Home Rule, Candida's, Viridian, Vegetate, Ben's Chili Bowl, Go Mama Go, Bar Pilar, etc. etc. These are all places you can't find anywhere else. I'm no urban planning expert but there are things cities can do to prevent what may or may not be happening in Dupont. I know that my hometown of Newark, DE has (or at least used to have) a ban on fast food on its Main Street. I think the North Shore neighborhood in San Fran has done the same thing.
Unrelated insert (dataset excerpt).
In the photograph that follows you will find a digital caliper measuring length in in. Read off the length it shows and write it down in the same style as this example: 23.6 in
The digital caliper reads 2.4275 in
As for the tax issue, I know of mant jurisdictions that have provided property rax relief for groups like the elderly that they don't want pushed out of their homes. I would hope that if what's happening now were threatening our city's small businesses like ben's (or poor families, for that matter) that the city council would try to do something about it.

John K said...

"What about Chinatown makes you cry"

The movie theater was much needed but I don't know that we need all of the chain restaurants. I guess their catering to the suburban crowd that comes into the city for MCI Center events. Whatever. I just don't think that's what we need up here. What makes me cry (and I was exaggerating, of course) is the fact that whoever planned the development ignored the whole Chinatown thing, just like all of the new development on U Street ignored (for the most part) the history of that neighborhood.

Anonymous said...

"Are you impying that the city, which means all of us, subsidize the tax bill of a privately owned business?"

I know of one subsidy in place already - it's called the Homestead Deduction

Chris K. said...

Chinatown makes me cringe a bit too. There is no need for a 20 foot sign that says "CLYDES" to be anywhere in this city.
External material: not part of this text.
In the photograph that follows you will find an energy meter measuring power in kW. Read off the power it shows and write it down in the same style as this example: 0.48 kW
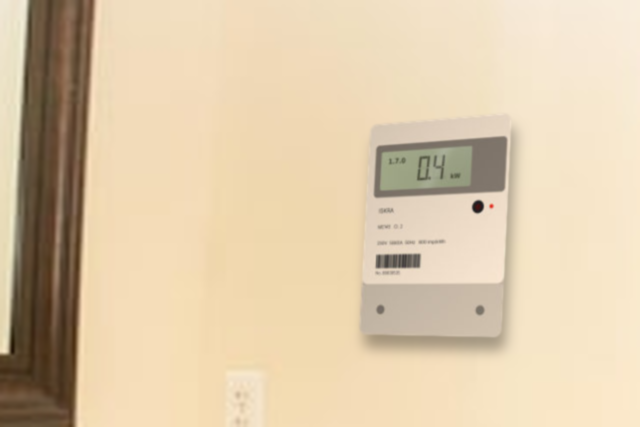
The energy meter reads 0.4 kW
The thing is, it's not really Chinatown. It's Clarendon-town, and that's a shame.

Anonymous said...

Have you noticed how many of the Chinese restaurants that have been there for years are now gone? It's a shame.

Anonymous said...

I have lived within the boundaries of Logan Circle (as defined by the LCCA) for several years. Those boundaries are: S (North), Mass (South), 9th (East) and 16th (West). Unfortunately there are some very big gaps in the services that are available within those boundaries that require that I venture to Dupont, Chinatown, Georgetown or the suburbs.

I am hoping that businesses will come into our neighborhood to fill these gaps and I have no preference as to weather they are locally owned or part of a chain:

Movie Theater (first run)
Shoe stores
Clothing Stores
Department store (Target/Wal-Mart type)
More Restaurants
Spa/Nails etc.
Full service bookstore (Barnes & Noble size)
Supermarket (Whole Foods does not have everything and Giant is really run-down)
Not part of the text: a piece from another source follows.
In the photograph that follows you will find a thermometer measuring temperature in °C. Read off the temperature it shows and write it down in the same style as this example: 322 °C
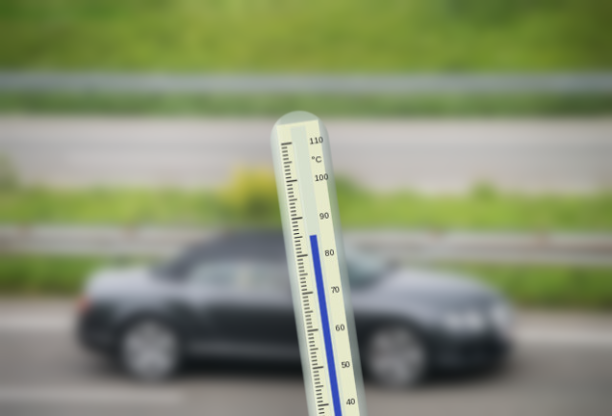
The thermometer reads 85 °C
If everything I needed was within walking distance of my home I would not shop anywhere else and I am sure many other people would do the same. Sales tax/business income tax revenues would increase and there would be new jobs created which would increase personal income tax revenue.

Anonymous said...

As far as Ben's Chili Bowl goes why they have not franchised it is beyond me. They have name recognition and a loyal following. We would certainly eat there if they opened up on 14th!

Anonymous said...

and while we are fantasizing: an upscale 24/7 diner!

Rich said...

I'd settle for a Denny's at this point ;-) The local, independent businesses don't cut it when it comes to 24 hour dining. Even 7-11 is better!

Anonymous said...

mmmm..... diner.....

what is it with anyplace other than ny metro in terms of being able to go to you know... the diner.... it doesn't need a name... it's just... the diner...

dl004d said...

So what if it has become Clarendon-town? Why should people have to go out to Clarendon to get a Clarendon-like place? (That is, what's wrong with a strip of restaurants and shopping? You'd rather have boarded up buildings and be forced to drive out to Virginia?)

Anonymous said...

I'd like a neighborhood restaurant like Dupont Italian Kitchen. I told the owner that he should open one on 9th St. and name it it "Logan Italian Kitchen"! There are too many fancy places and not enough casual inexpensive options.

Rob Halligan said...

Part of the reason Dupont is hurting is because Logan is doing so well.